千里是第三日的深夜回来的,说来也巧,当时不知为何,小白忽然焦躁起来,趴在卢筠清床头不停得哼哼唧唧。
卢筠清以为它要尿尿,强打精神起来,开门放它去院里,桃叶提着灯笼给她照明,走到院子中间,小白忽然向前跑,一直跑到前院和后院中间的拱门处才停住,卢筠清跟着紧走两步,发现地上映出一道长长的人影。
视线上移,便看到一个高大的身形站在拱门边。。
修长双腿,宽阔肩膀,一条结实的手臂撑在拱门上,另一只手臂无力垂下。
是千里。
他原本是垂着头的,听到动静才抬起头来,四目交接,他那双写满戒备的眼睛瞬间放松下来,唇边浮起一抹笑。
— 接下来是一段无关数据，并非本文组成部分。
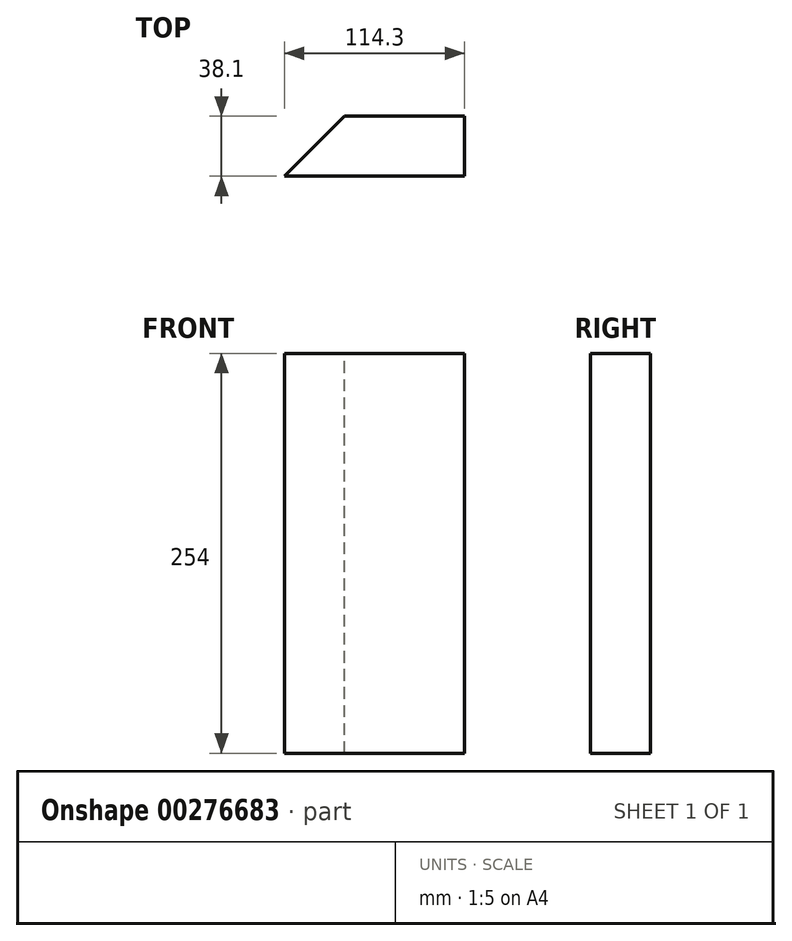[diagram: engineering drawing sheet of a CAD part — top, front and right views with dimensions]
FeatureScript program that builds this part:
annotation { "Feature Type Name" : "Feature", "Feature Type Description" : "" }
export const myFeature = defineFeature(function(context is Context, id is Id, definition is map)
    precondition{}
    {
        {
            var Q0;
            Q0=qCreatedBy(makeId("Top.planeOp"),FACE);
            var sketch = newSketch(context, id + "F0", { "sketchPlane" : qUnion([Q0])});
            skLineSegment(sketch, "E0.bottom", {"start": v(0, 0) * mm, "end": v(114.3, 0) * mm});
            skLineSegment(sketch, "E0.top", {"start": v(0, -38.1) * mm, "end": v(114.3, -38.1) * mm});
            skLineSegment(sketch, "E0.left", {"start": v(0, -38.1) * mm, "end": v(0, 0) * mm});
            skLineSegment(sketch, "E0.right", {"start": v(114.3, -38.1) * mm, "end": v(114.3, 0) * mm});
            skSolve(sketch);
        }
        {
            var Q0;
            Q0=qSketchRegion(id+"F0",true);
            extrude(context, id + "F1", {"entities" : qUnion([Q0]), "depth" : 254 * mm});
        }
        {
            var Q0;
            Q0=makeQuery(id+"F1.opExtrude","CAP_FACE",FACE,{"disambiguationData":[OSD([sQuery(id+"F0.wireOp",EDGE,"E0.bottom"),sQuery(id+"F0.wireOp",EDGE,"E0.top"),sQuery(id+"F0.wireOp",EDGE,"E0.left"),sQuery(id+"F0.wireOp",EDGE,"E0.right")])],"isStart":false});
            var sketch = newSketch(context, id + "F2", { "sketchPlane" : qUnion([Q0])});
            skLineSegment(sketch, "E1", {"start": v(0, -38.1) * mm, "end": v(38.1, 0) * mm});
            skSolve(sketch);
        }
        {
            var Q0;
            Q0 = qSketchRegion(id + "F2", true);
            var Q1;
            {var subQ0=sQuery(id+"F2.wireOp",EDGE,"E1");Q1=makeQuery(id+"F2.imprint","IMPRINT",FACE,{"disambiguationData":[TD([[makeQuery(id+"F2.imprint","IMPRINT",EDGE,{"derivedFrom":subQ0}),1.0]])]});}
            extrude(context, id + "F3", {"entities" : qUnion([Q0, Q1]), "operationType" : NewBodyOperationType.REMOVE, "oppositeDirection" : true, "depth" : 279.4 * mm});
        }
    });
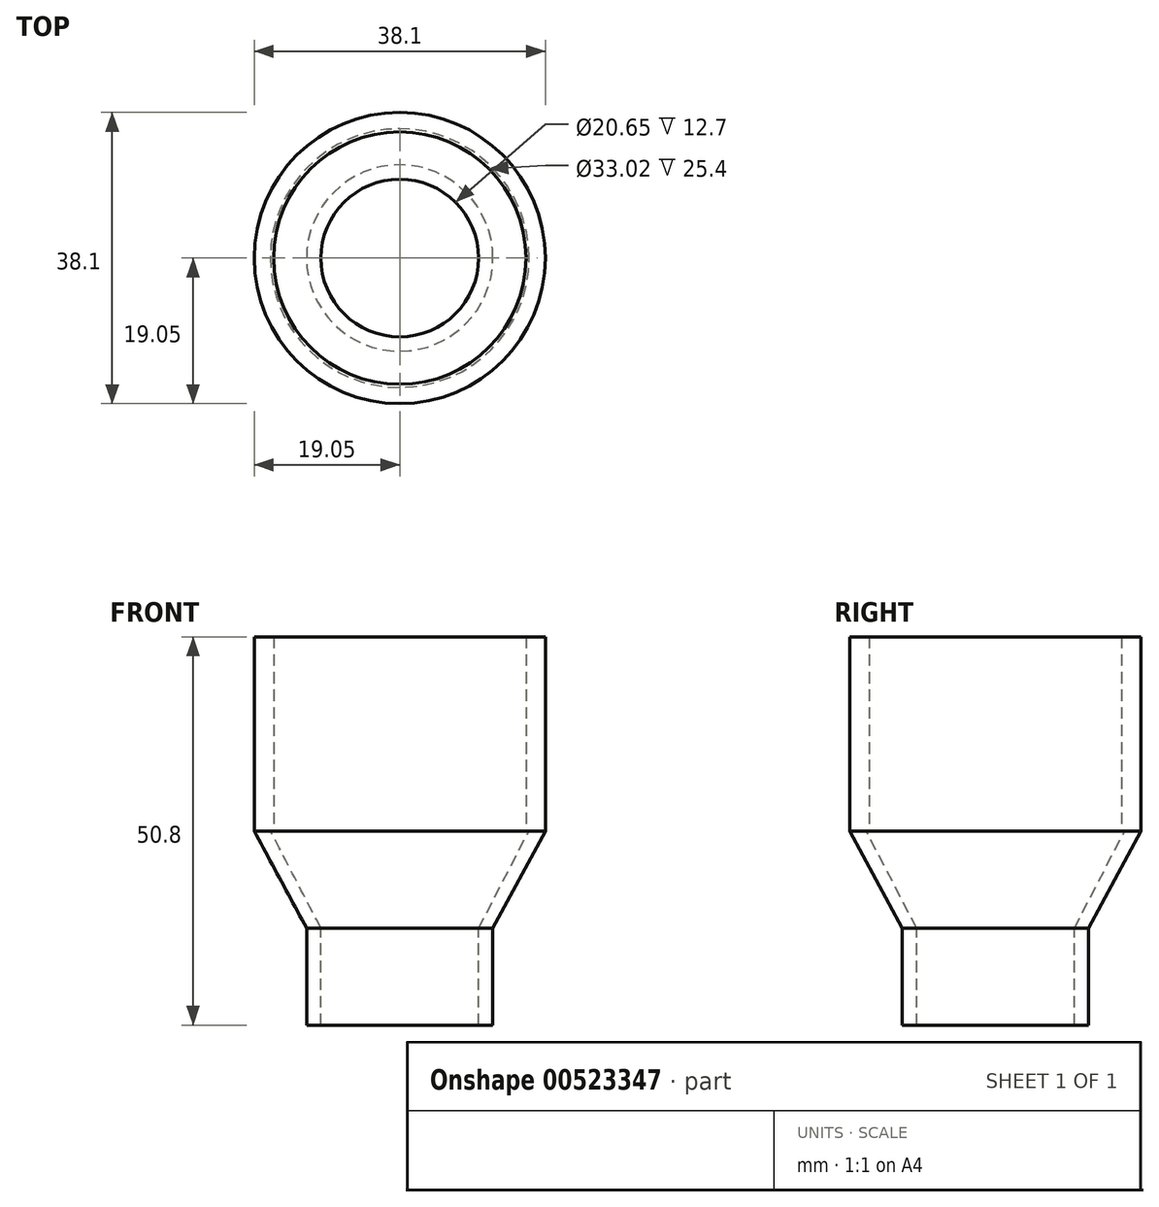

卢筠清也对他笑了,可笑到一半便觉不对劲,在灯笼的朦胧光线下,她看见他那条垂下来的小臂上,赫然露出一只尖利的箭头。
与此同时,他肩头的血不停地淌下来。
桃叶当即尖叫一声,灯笼啪嗒掉落地上,卢筠清还算镇定,立刻上前扶住他。
“千里,千里,你怎么样了?你还好吗?”
千里转头看她,笑着说“我没事,只是要辛苦你扶我进屋,休息一下。”
他吐字清晰、神态从容,可卢筠清能感受到,他气息已经紊乱,靠着她手臂的身体烫得吓人。
陈仲明听见动静也跑了出来,见这番情形,没有多问,立刻架起千里,和卢筠清一起送他回到屋里。
这边,桃叶端来热水,卢筠清帮着千里收拾床铺,那边,陈仲明已跑出去找医生。
“桃叶,快,把咱们屋里的蜡烛都拿过来。”
数支烛光汇聚一处,卢筠清终于看清,除了手臂上的断箭,千里的背上还有一道伤口,伤口从左肩头一直划到背中间,深可见骨。
不断涌出的血水将背部衣服染透,衣服和伤口粘连在一处,旧的血迹干涸,新的血水又涌出,衣服上一片暗褐色。
伤在背,千里只能趴在床上,狰狞伤口就在眼前,一览无余。
卢筠清强忍着眼泪,不停安慰他,“你别怕,没事的,一定没事的,医生马上就来、马上就来。”
“你失血这么多,要补水……”卢筠清说着,冲到桌边倒了半杯水,送到他面前,又急忙收回,“不对,不对,失血过多时不能立刻补水……”
她没有意识到,自己已经紧张到语无伦次,捧着杯子的手一直在微微颤抖。
一只大手伸过来,握住她发抖的手,帮她镇定下来。
是千里。
他的手掌很大,将她的手整个包住。
“别怕,我不会有事。”
他的手烫得吓人,声音却低沉又坚定。